Work item: Where a line holds the word "pixels", count it, then give only the total for the entries below.

Records supplied:
------------------------

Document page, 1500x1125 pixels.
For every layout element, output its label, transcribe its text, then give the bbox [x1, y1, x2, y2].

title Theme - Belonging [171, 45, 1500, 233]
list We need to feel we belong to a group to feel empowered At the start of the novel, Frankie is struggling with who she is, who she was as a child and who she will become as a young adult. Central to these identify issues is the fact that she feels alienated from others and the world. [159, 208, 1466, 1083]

------------------------

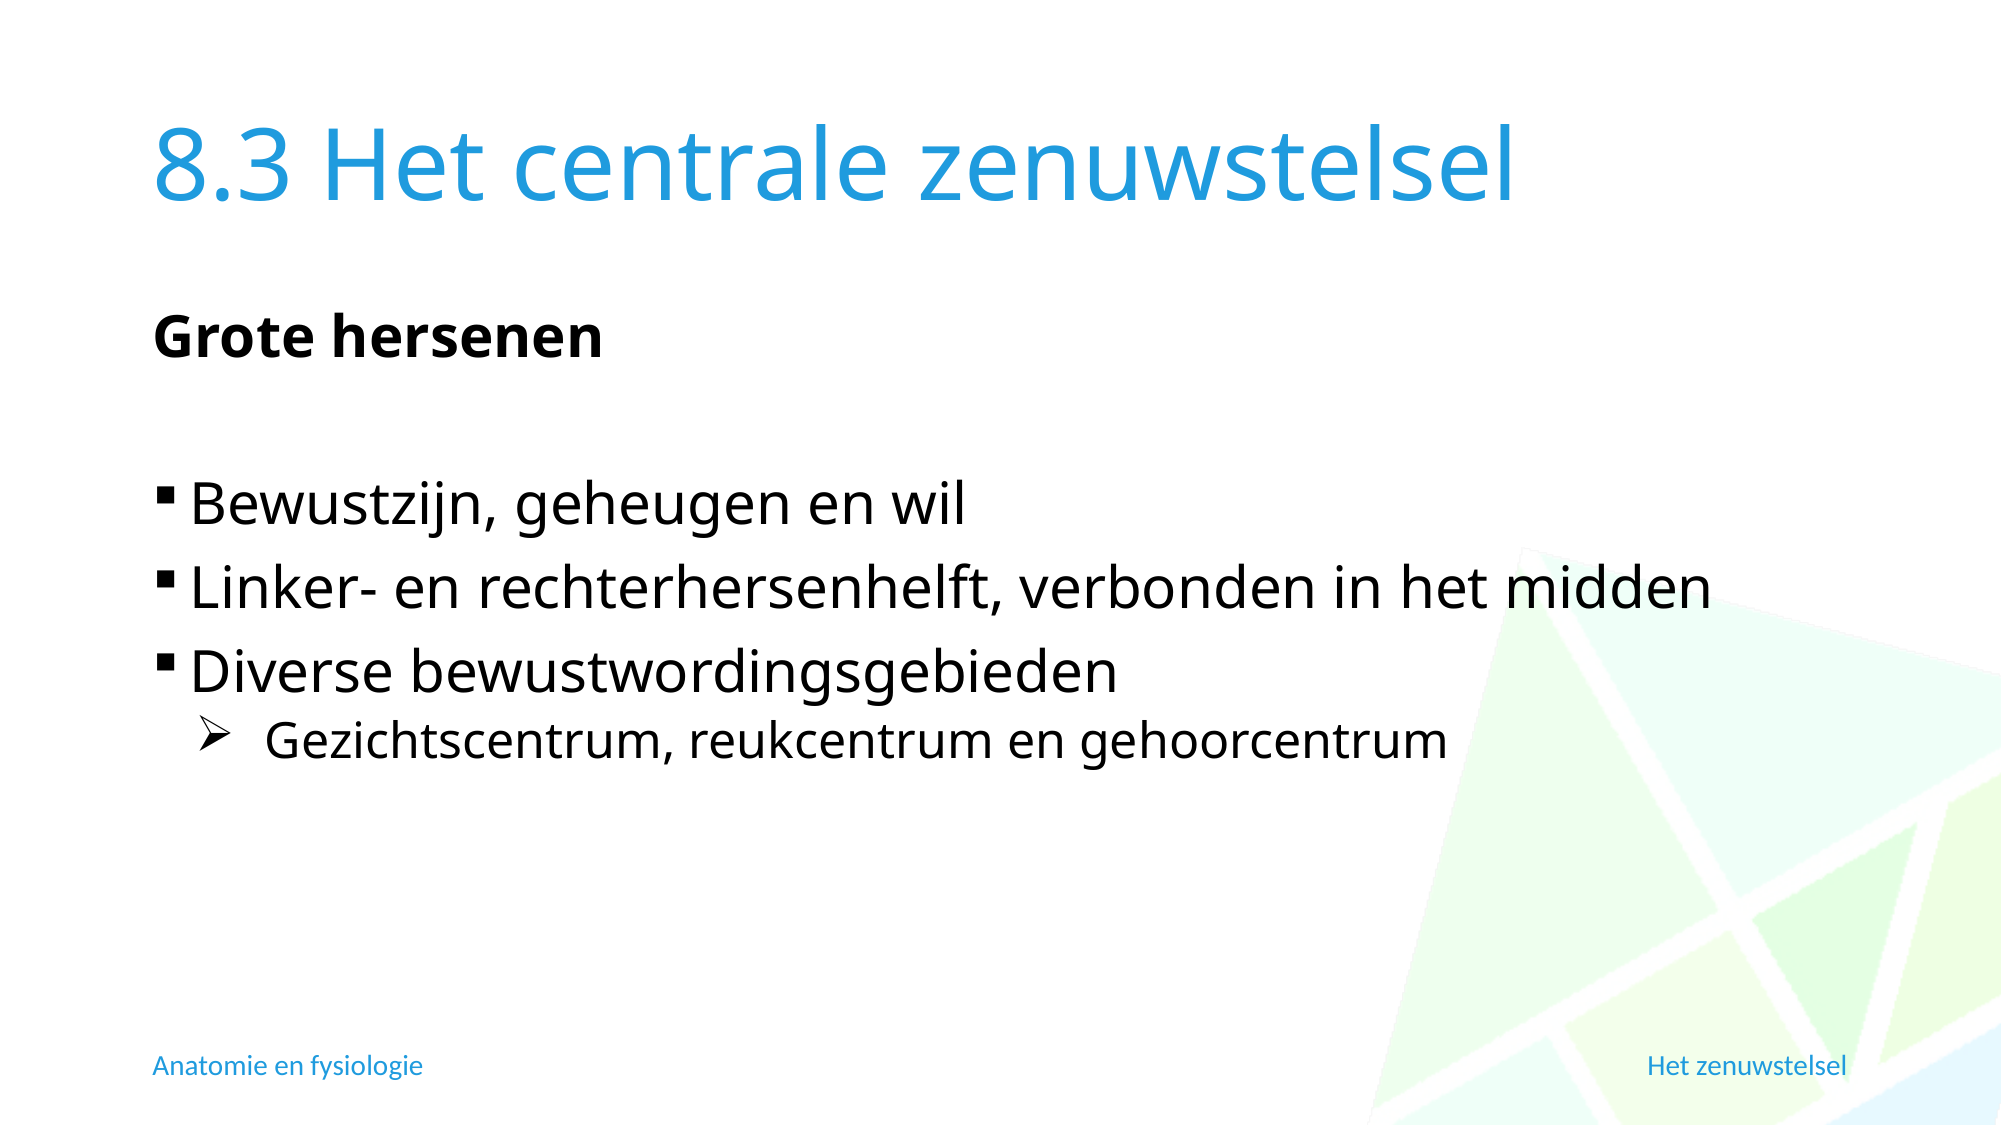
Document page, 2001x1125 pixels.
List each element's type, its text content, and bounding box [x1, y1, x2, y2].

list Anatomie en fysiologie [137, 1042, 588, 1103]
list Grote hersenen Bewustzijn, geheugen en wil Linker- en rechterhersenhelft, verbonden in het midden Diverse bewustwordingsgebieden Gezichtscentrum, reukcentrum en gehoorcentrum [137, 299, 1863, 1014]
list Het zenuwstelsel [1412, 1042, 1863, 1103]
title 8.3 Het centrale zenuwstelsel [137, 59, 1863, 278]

------------------------

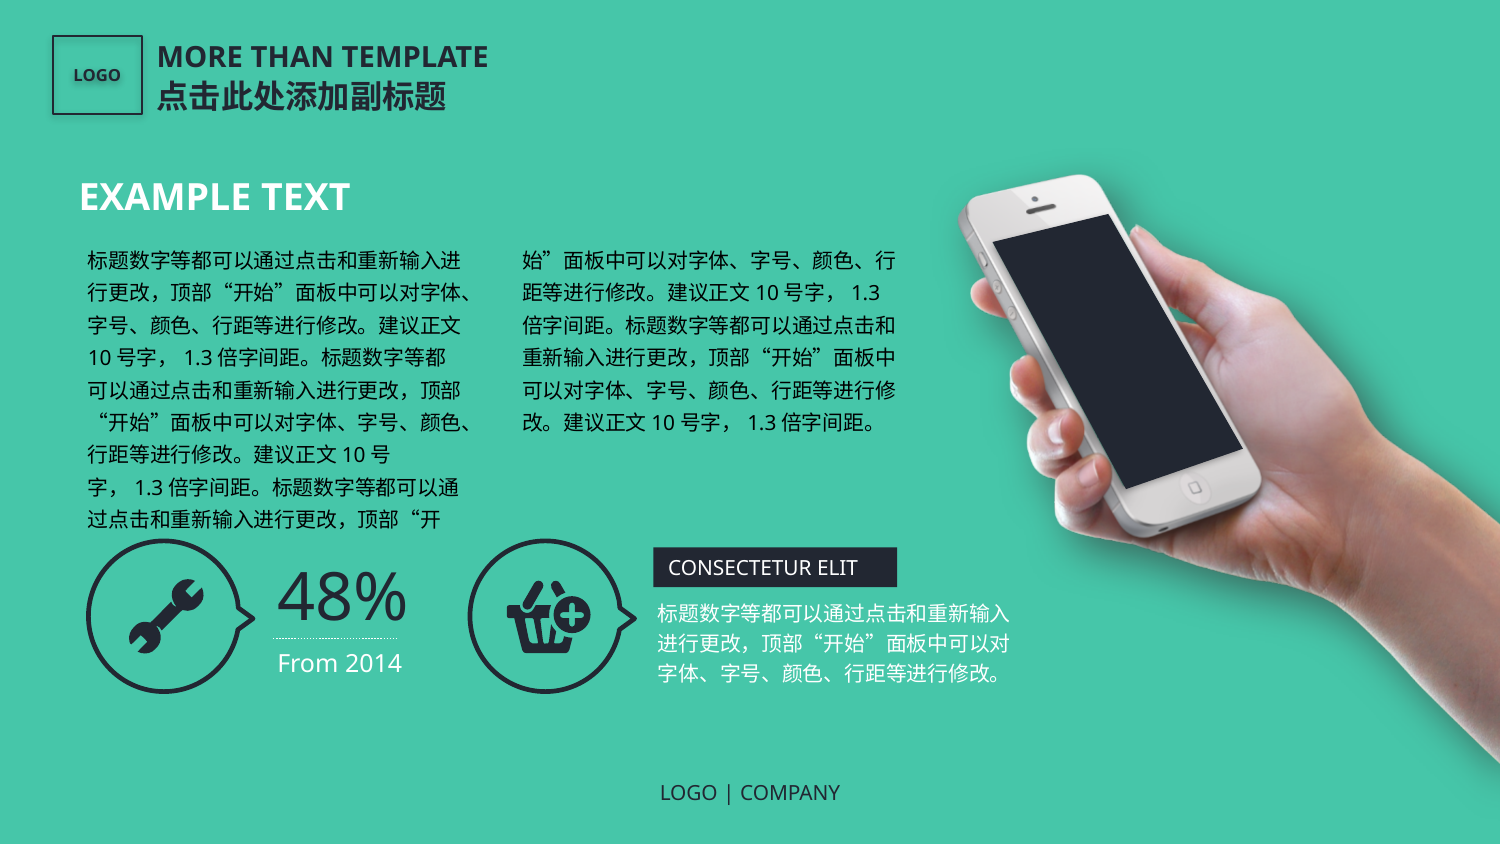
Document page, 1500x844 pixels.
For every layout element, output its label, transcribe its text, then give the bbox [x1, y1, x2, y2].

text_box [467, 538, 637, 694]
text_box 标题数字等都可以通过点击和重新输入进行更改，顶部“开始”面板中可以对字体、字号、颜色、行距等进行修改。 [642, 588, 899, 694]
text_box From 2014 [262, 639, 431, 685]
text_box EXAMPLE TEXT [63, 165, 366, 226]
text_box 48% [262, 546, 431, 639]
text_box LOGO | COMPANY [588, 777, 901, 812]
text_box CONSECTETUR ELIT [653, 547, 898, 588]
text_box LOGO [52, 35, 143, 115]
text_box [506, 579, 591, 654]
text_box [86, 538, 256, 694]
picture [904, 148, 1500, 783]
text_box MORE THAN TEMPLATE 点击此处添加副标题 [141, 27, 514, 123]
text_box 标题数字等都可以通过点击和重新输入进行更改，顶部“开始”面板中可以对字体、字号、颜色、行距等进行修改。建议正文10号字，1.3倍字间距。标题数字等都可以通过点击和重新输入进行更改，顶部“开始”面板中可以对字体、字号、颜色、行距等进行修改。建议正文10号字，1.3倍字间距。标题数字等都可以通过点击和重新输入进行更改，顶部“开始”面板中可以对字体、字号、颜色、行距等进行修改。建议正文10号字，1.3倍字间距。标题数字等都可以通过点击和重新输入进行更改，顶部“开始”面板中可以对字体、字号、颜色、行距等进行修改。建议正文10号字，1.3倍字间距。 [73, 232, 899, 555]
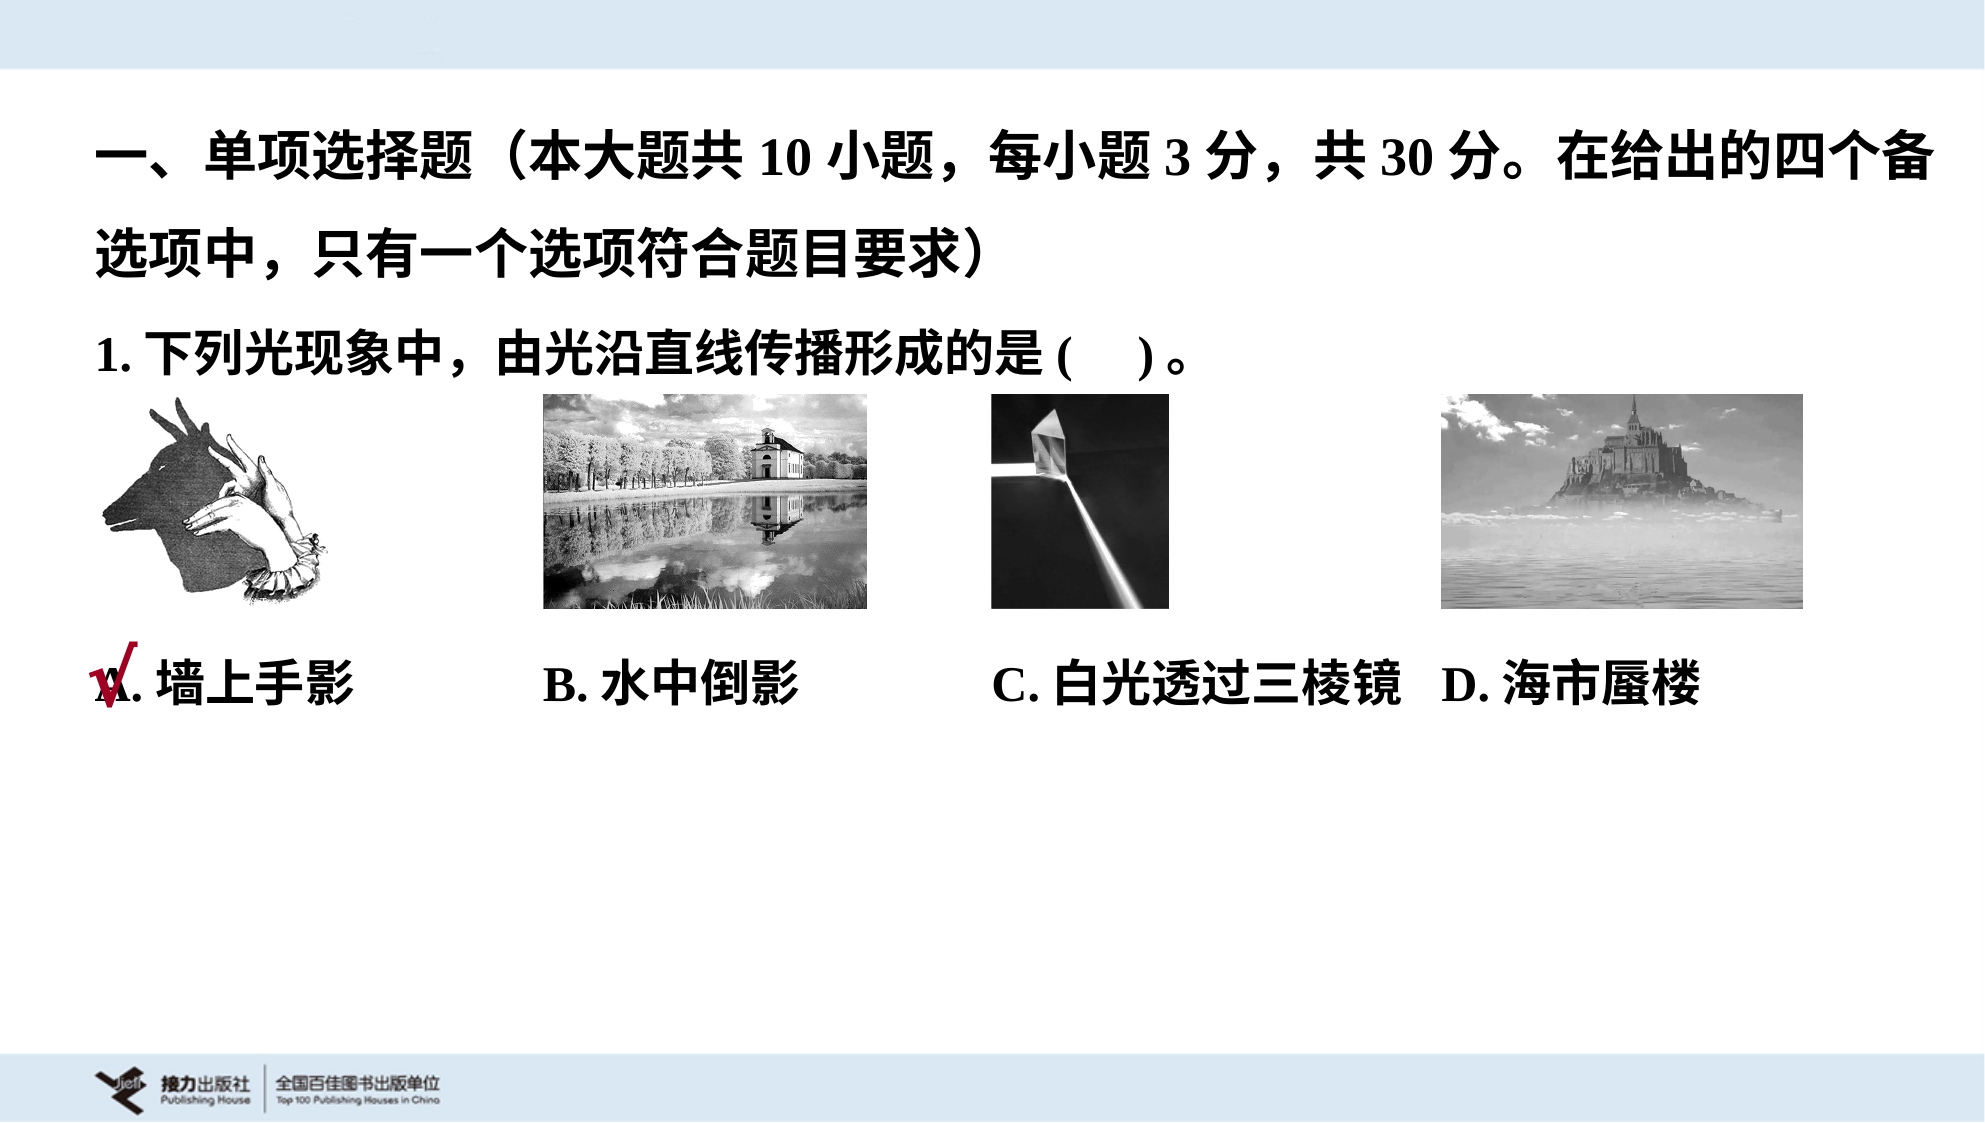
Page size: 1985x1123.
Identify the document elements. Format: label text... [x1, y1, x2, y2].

------------------------

Reply: 3